Exercise goal → Count how many lines in the entries below hold "European". Only the number belongs in the answer.

Given data →

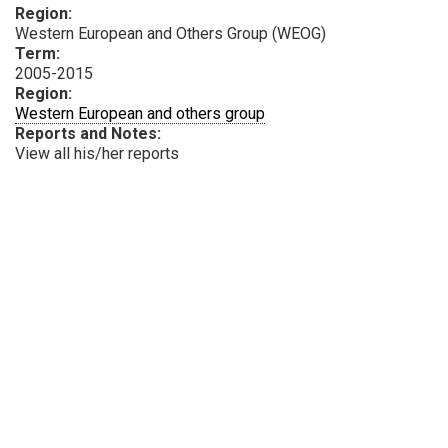
Region:
Western European and Others Group (WEOG)
Term:
2005-2015
Region:
Western European and others group
Reports and Notes:
View all his/her reports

Solution → 2